I primi video in arrivo dal territorio dello scontro sembrano confermare il fatto che Erdogan abbia inviato la sua “legione straniera” in appoggio alle truppe alleate: mercenari che secondo le accuse sono arrivati dal fronte siriano e che il governo turco usa come boots on the ground nei conflitti dove non può – o non vuole – intervenire direttamente.

Ma se i video dei miliziani circolano sui social, diverso è il caso dei droni. I video degli attacchi da parte dei velivoli senza pilota sono stati pubblicati direttamente dal ministero della Difesa dell’Azerbaijan, che ha provveduto all’invio di questi video attraverso i propri canali ufficiali. Gli attacchi appaiono chirurgici, con un vero e proprio tiro al piccione nei confronti di mezzi armeni evidentemente incapaci di reagire agli attacchi dall’alto e molto spesso in aree facilmente individuabili.

Ma quello che ha attratto immediatamente gli analisti, come sostenuto da Sebastien Roblin su Forbes, è l’interfaccia apparso in questi video, che ha fatto capire sin da subito che quelli non fossero droni qualsiasi, ma droni fabbricati in Turchia praticamente identici al famigerato TB2 Bayraktar. Non è un mistero che il governo azerbaigiano abbia provveduto da tempo all’acquisto di droni da parte della Turchia dopo un accordo non propriamente proficuo con il governo israeliano. Gli stessi droni che Ankara ha utilizzato in Libia e Siria per sostenere i suoi alleati e le sue unità presenti sul territorio nemico. E un video pubblicato in queste ore da parte armena farebbe propendere per un loro uso anche in Nagorno Karabakh.

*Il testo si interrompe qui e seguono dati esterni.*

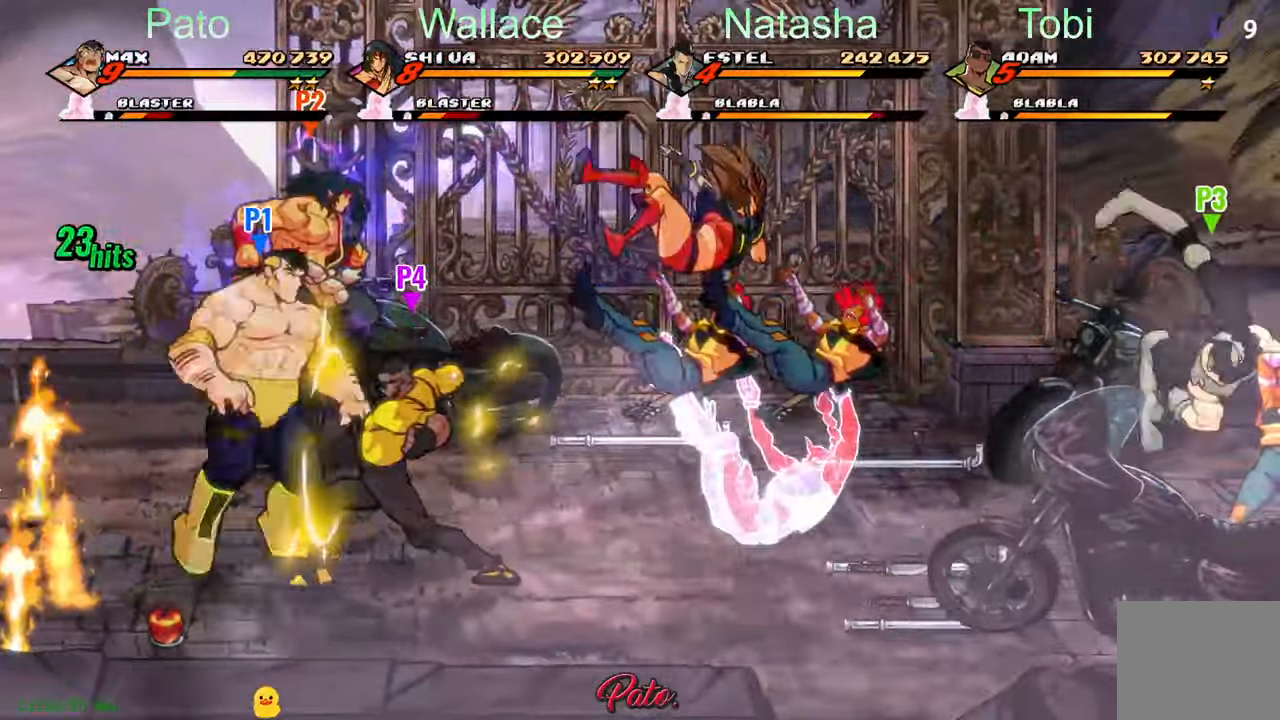
{"dt_ms": 1000, "buttons": ["DPAD_RIGHT"], "left_stick": "center"}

Tuttavia, quello che incuriosisce in questa fase del conflitto è chi possa materialmente guidare questi Bayraktar dietro le linee nemiche armene. La risposta più semplice farebbe pensare a un controllo da parte dei comandi dell’aeronautica di Baku, ma alcune tempistiche fanno sospettare diversi analisti del fatto che dietro l’uso di questi droni vi sia in realtà la ben più esperta mano turca. Il motivo sarebbe nelle tempistiche: come spiegato da Forbes, se abbiamo notizie delle trattative tra i due Paesi per l’acquisto di questi droni, non esistono ancora prove della conclusione dell’accordo e del successivo uso da parte dell’Azerbaijan. Il che farebbe propendere per l’ipotesi che siano gli stessi turchi ad aver trasportato i droni nel Paese sulle rive del Mar Caspio per poi usarli in Armenia. Ipotesi che chiaramente modificherebbe in modo profondo lo scenario bellico, poiché sarebbe la conferma di un intervento diretto di Ankara e una conseguente escalation militare non solo tra i due Paesi direttamente in guerra, ma anche tra Armenia e Turchia.

Ipotesi che in ogni caso non sembra potersi escludere. Le parole dei diplomatici armeni nel mondo appaiono sempre più nette nei confronti di un coinvolgimento diretto da parte di Ankara. L’ambasciatore armeno a Mosca, Vardan Tooganyan, ha detto all’agenzia russa Sputnik che il suo Paese è pronto a impiegare i sistemi Iskander in caso di arrivo degli F-16 turchi, ricordando che i sistemi missilistici sono già adatti a colpire i droni della Mezzaluna. E sulla stessa linea sono sia il ministro degli Esteri che l’ambasciatore a Roma. Segnali di tensione che non inducono all’ottimismo e che hanno così potato la Russia, dopo il vecchio sostegno militare all’Armenia, a chiedere a entrambe le parti un primo segnale di pace. Il Caucaso rischia di provocare un incendio dai contorni difficilmente definibili. Ma intanto la Turchia sembra già aver messo in atto il suo piano.